Semilir angin berhembus dengan tajamnya menusuk ke dalam pori-pori hingga tulangku kala fajar itu menyongsong. Ah, hembusan bayu membuat tubuhku terasa kaku dan malas untuk beranjak. Sudah lama aku tidak menghirup udara di kampung halamanku, Ciburial, Bandung. Ya, beberapa bulan yang lalu aku resmi menjadi salah satu Mahasiswi di Universitas Islam Negeri Syarif Hidayatullah Jakarta, dan konsekuensinya, aku harus rela meninggalkan kampungku yang amat sejuk itu.

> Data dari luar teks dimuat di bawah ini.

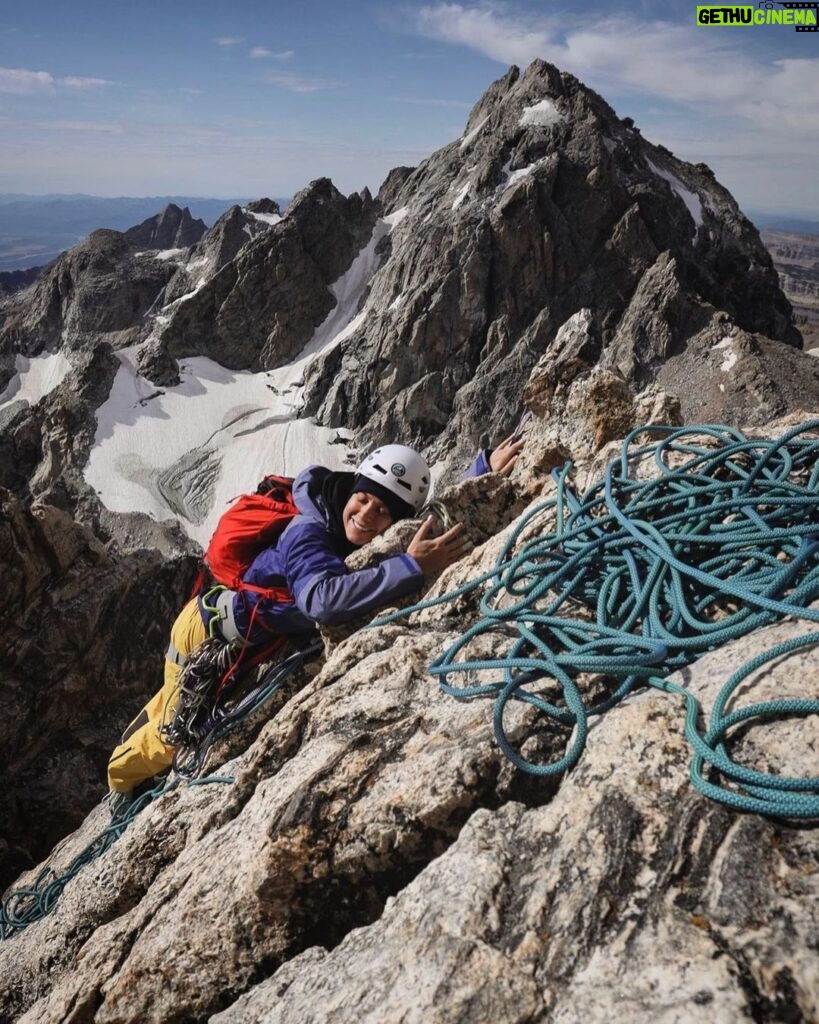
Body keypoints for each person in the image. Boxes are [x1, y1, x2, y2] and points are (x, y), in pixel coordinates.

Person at [107, 434, 526, 797]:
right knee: (171, 738)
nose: (365, 515)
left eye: (382, 511)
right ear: (351, 491)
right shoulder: (307, 532)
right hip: (206, 634)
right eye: (363, 499)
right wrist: (411, 568)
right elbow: (320, 601)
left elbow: (418, 524)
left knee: (176, 695)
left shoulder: (342, 516)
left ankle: (160, 703)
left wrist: (482, 472)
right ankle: (119, 774)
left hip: (243, 632)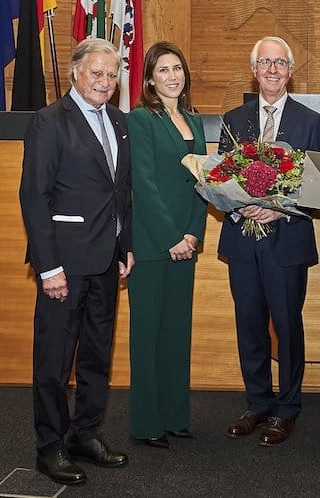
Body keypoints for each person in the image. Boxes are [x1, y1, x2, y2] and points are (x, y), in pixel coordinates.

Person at [19, 37, 133, 486]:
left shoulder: (119, 121)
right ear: (75, 72)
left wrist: (125, 247)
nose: (104, 81)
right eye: (96, 72)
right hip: (63, 265)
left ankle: (85, 435)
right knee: (54, 361)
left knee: (96, 356)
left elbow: (120, 191)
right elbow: (35, 197)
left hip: (106, 261)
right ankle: (50, 447)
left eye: (112, 74)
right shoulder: (49, 121)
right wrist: (48, 268)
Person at [218, 36, 320, 446]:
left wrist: (280, 210)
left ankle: (287, 408)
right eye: (265, 62)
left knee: (287, 325)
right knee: (249, 324)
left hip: (287, 240)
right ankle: (258, 403)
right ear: (254, 70)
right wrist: (240, 205)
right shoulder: (234, 119)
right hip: (242, 240)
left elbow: (315, 184)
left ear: (290, 71)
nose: (273, 70)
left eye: (280, 63)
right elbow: (221, 176)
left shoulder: (310, 121)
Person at [126, 41, 208, 449]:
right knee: (147, 335)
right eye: (163, 70)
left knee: (177, 334)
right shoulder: (141, 119)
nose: (172, 76)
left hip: (185, 245)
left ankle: (175, 417)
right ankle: (147, 423)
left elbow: (204, 183)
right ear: (149, 80)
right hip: (152, 244)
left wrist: (192, 234)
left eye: (177, 68)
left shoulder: (194, 120)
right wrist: (171, 237)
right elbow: (143, 184)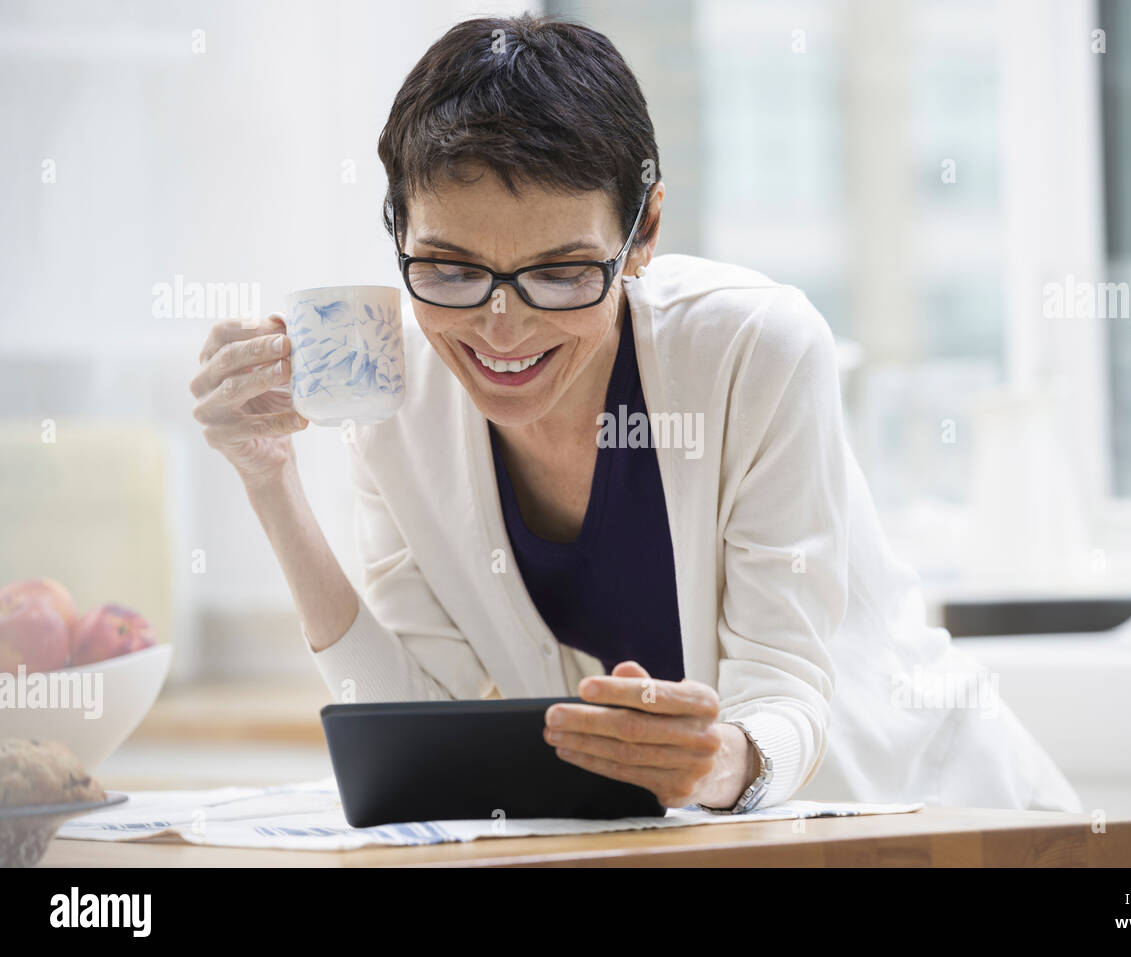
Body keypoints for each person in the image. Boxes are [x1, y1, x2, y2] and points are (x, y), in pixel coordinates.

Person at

Seketika kupingku terasa berderung, ternyata itu berasal dari suara mesin sepeda motor ayahku yang rupanya sudah siap untuk dikendarai. Setiap pagi, lebih tepatnya lepas Shubuh, ayahku selalu mengantar ibuku pergi ke pasar. Tentunya untuk berbelanja. Ibuku membuka sebuah warung sembako, jajanan, dan tempat makan. Sehingga setiap pagi mereka harus selalu pergi ke pasar membeli semua kebutuhan.
Pasalnya, rumah dan warung ibuku dekat dengan sebuah proyek bangunan yang banyak sekali pekerjanya, dan setiap tiba waku makan, secara otomatis para pekerja itu menggandrungi warung makan ibuku. Ibuku orang yang hebat, ia mengerjakan semuanya sendiri. Memasak, meladeni pembeli, menghitung anggaran orang-orang yang belanja, hingga bersih-bersih. Di rumah, selepas pukul 07.00 hingga sore, hanya ada ibuku, nenekku, ataupun adikku yang masih duduk di bangku Sekolah Dasar.
Kakak pertamaku sudah menikah, sedang yang kedua itu sibuk bekerja. Dan saat ini, aku harus kuliah dengan merantau jauh dari rumah. Jadi mau tidak mau ibuku harus melakukannya sendiri, tapi ia jarang mengeluh. Ibuku juga pandai memasak, setiap masakkannya adalah makanan yang paling lezat. Bukan hanya menurutku lho ya, para pembeli pun kadang merasa puas dengan masakkan yang dibelinya di warung ibuku.